Only one concession road out of Chesley, and the Saugeen River is not much at that point, and all the people there I saw twice every Sunday, but I still enjoyed every slice of pie and all the egg salad sandwiches even though well-filled bikinis had not yet entered my thoughts.
Then there have been all the Plewes picnics with my aunt and uncle and their 11 children with whom I lived when I went to Weston Collegiate. Fine food, great anecotes, but I couldn't admirt the bikinis because I was related to all of them.

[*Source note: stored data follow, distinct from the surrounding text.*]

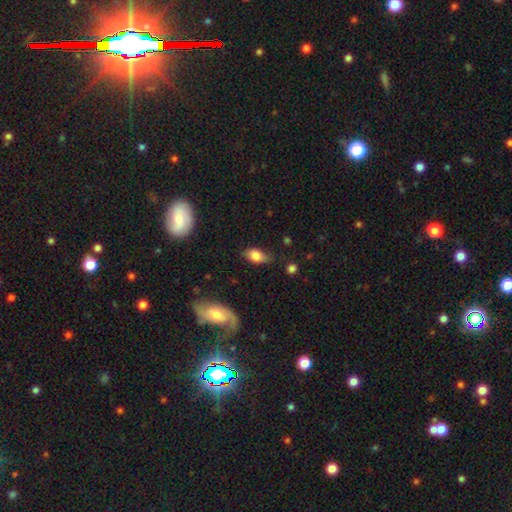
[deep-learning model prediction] Smooth or featured? smooth (77%)
How rounded? in between (88%)
Merging? none (65%)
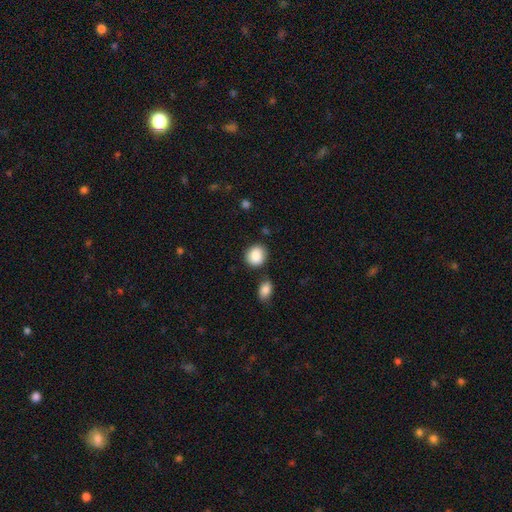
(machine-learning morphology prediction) smooth_or_featured: smooth (p=0.88) [alt: star or artifact p=0.07]
how_rounded: round (p=0.76) [alt: in between p=0.23]
merging: none (p=0.79) [alt: minor disturbance p=0.11]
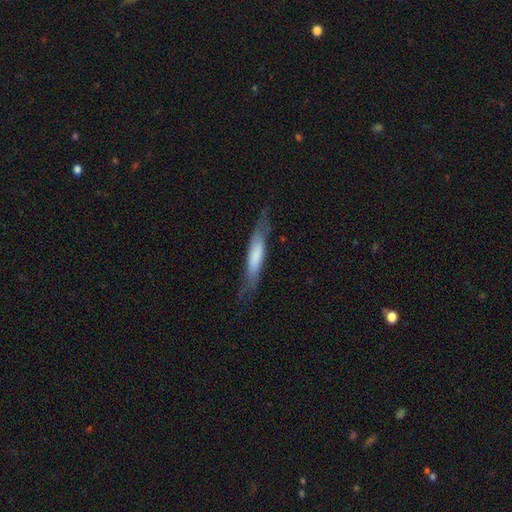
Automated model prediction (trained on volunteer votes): This is possibly a smooth galaxy (57%). How rounded: clearly cigar-shaped (85%). Merging: likely none (68%).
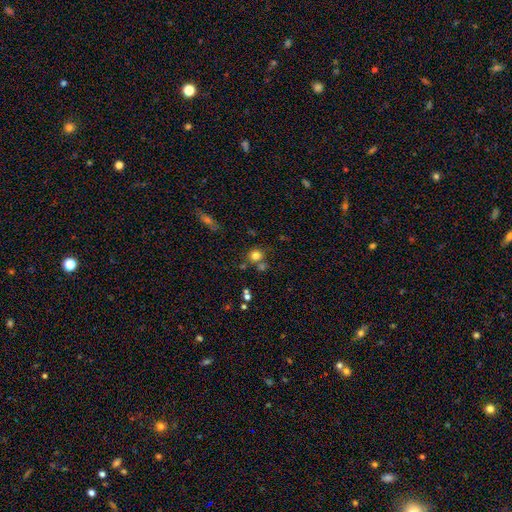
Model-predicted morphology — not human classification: smooth 78%, star or artifact 14%, featured or disk 9%. Down the decision tree: how rounded — round (85%); merging — none (65%).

And now has come,  for my 47th time, the preview of the CHIN Picnic which of course is held at the Ex for three days ending July 1. And I can stare at the bikinis, providing Mary is on the other side of the Liberty Grand and my son Mark is off winning the barbecue.
In my defense, may I say that I am restrained in my admiration and never say a word. But Lenny and Theresa Lombardi invite all these boisterous guys with Italian heritage and they are unreserved in their admiration and comments. I thought I was somewhere in Rome having a drink at an outside table while the world paraded by, and some may as well just been wearing a bikini.
What I love about Lenny's party, beside the food, is it's an unabashed celebration of womanhood. And in this day of political correctness which has destroyed such pleasant events as the Miss Toronto contest,  it is nice not to be made out to be a pervert for taking a second look.
Back when it all began in 1966, back when (sorry Lenny) CHIN was an unknown ethnic radio station run by his dad Johnny Lombardi who also brought acts over from Italy, Johnny got the idea of the bikini contest which was manna from heaven for all the news photographers who loved to shoot women, and for all the editors like me who loved to run the pictures.
The CHIN party became the darling of the media.
Usually we were made to feel guilty by the dogooders and PC missionaries who eventually convinced the Toronto police association that its sponsorship of the Miss Toronto beauty contest was not wise. Politicians of all hues and stripes hastened to crap all over beauty contests and threatened to ban them from public property everywhere, including, probably, the moon.
But along came Lombardi and an ETHNIC BEAUTY CONTEST. And the activists and gliberals didn't know quite what to do. After all, it was the era of the huge hit of Metro Caravan, those marvelous days where you bought a passport and jaunted around to 54 church halls and auditoriums named after distant capitals and ate and drank well, and admired the dancing and exotic displays.
No one official in Toronto was about to attack any ethnic event, perhaps to make up for how post-war immigrants were treated. So the CHIN picnic and the radio station prospered, even though the Toronto Sun in the early years still suffered broadsides of indignation whenever the SUNShine girl was too bare or not ethnic enough. Often I was called upon to defend the Girl, and used to bring up as a fallen Baptist  that I didn't remember which one of the Ten Commandments mentioned women's bathing suits. All the media loved the CHIN bikini contest even if the Star and Globe were holier than thou about the SUNshine Girl while running some pretty bare females themselves. TV and the Star and the Globe could display some "girlie" pictures without subscribers phoning up to cancel in blue-rinse indignation.
Over the years, the advance party has also been a must event for savvy politicians as well as photogs.  For example, Doug Holyday was at the latest, but then the deputy mayor may have just been in hiding from the tag team of the Fords. Everyone loves an invite because you can mingle in a rich ethnic boisterous affair which can torture the ears as you do the same to your stomach.
I would never miss it. Lenny says in his program: "Many people ask why we describe this fantastic multicultural music festival as a picnic. I like to say the image and emotion conjured up by the word picnic is synonymous with the event. Think family, fun, outdoors, friends and good food and just like a family picnic there is no admission fee."
Oh yes, I'm told there is also a bikini contest for men. That may well be so, but I keep getting distracted by what we used to call stupidly the weaker sex.